It is cold here today. I have turned the heat on for the first time this year and sit here in a scarf as I type. It is new and cozy yet feels all too familiar. Change is in the air. The seasons are spiraling. Late summer is folding into fall. Summer clothes will soon be in bins replaced by warm layers. Enough single mittens will be strewn around my house without a match to drive me crazy.
Life is a series of spirals. Seasons change. Day turns into night. Annoying patterns you thought you were done with show up. Perhaps the purpose of life is to simply widen the spiral- the wider and looser the spirals, the more breath and perspective life offers us. When we are unaware of our own spiral patterns or refuse to see them, they remain tight and repeat often. This can often be just a little infuriating.

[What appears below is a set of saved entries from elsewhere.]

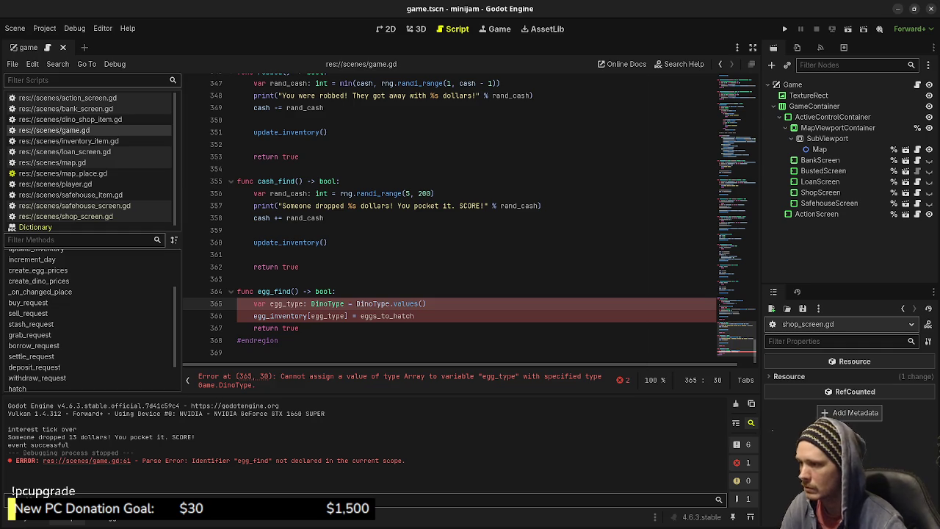
left_click(407, 303, "ctrl")
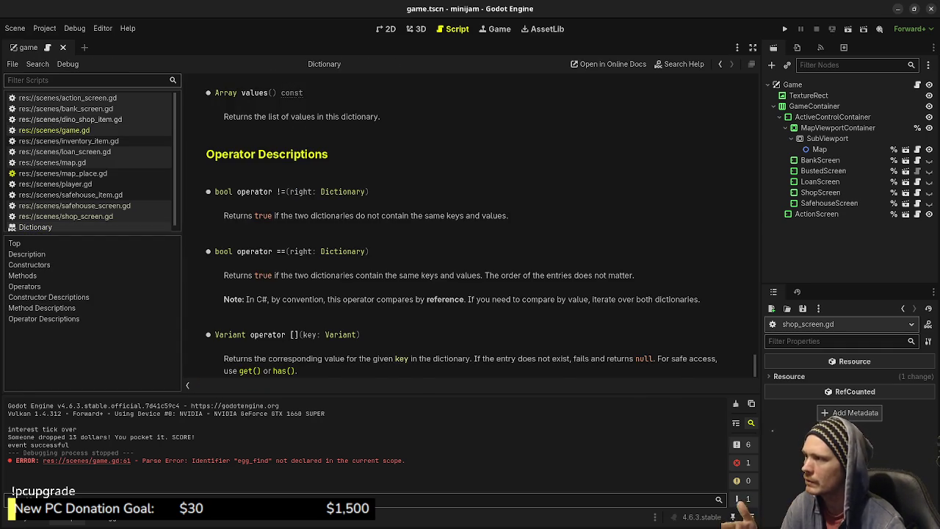
left_click(53, 129)
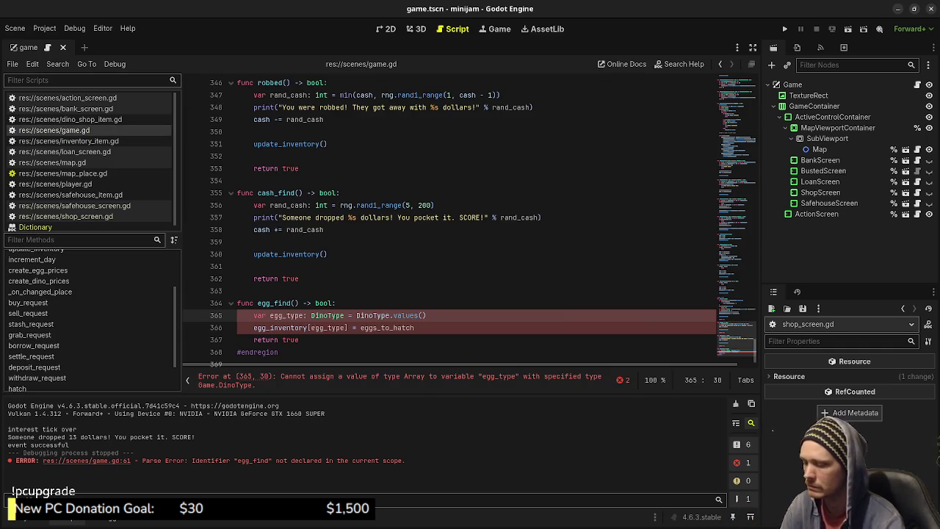
- Insert 'rng.randi_range(' before DinoType.values() on line 365 and select the expression
type("rng.randi")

Yes, our “stuff” repeats- sometimes in such similar ways you swear you have been cast in “Groundhog Day.” Is there some pattern in your life that keeps coming around again and again? Have you ever thought you figured something out only to see it coming back towards you? Isn’t it funny that the spirals we remember are the ones that tend to drive us crazy?
Gets me every time.
Spirals show up and lead us on over time. Time then may simply be a tool, an opportunity to learn what we came here to learn and like any great teacher, time offers us more than one chance to master a skill. The spirals in our life come back around until we get it- whether we like it or not.
Becoming aware of our spirals and patterns is a huge first step. From there, we can learn from, feel and surrender into whatever current lesson we are currently being asked to learn.
Maybe this awareness and willingness to engage with our stuff is all that is needed to shift the trajectory of the spiral; to free us of the “Groundhog day” feeling we get from some of our toughest and most entrenched patterns. Bill Murray’s character spirals thru the gambit of emotions in dealing with Ned. He tries to be nice to him. He tries to ignore him. He tried to creep him out. He punches him and finally, he accepts him. What if we show up and deal with the Ned Ryerson’s of our world? Who knows how those shifts could help bend the spiral into new territory, new adventures, new love, new life? It is worth a shot.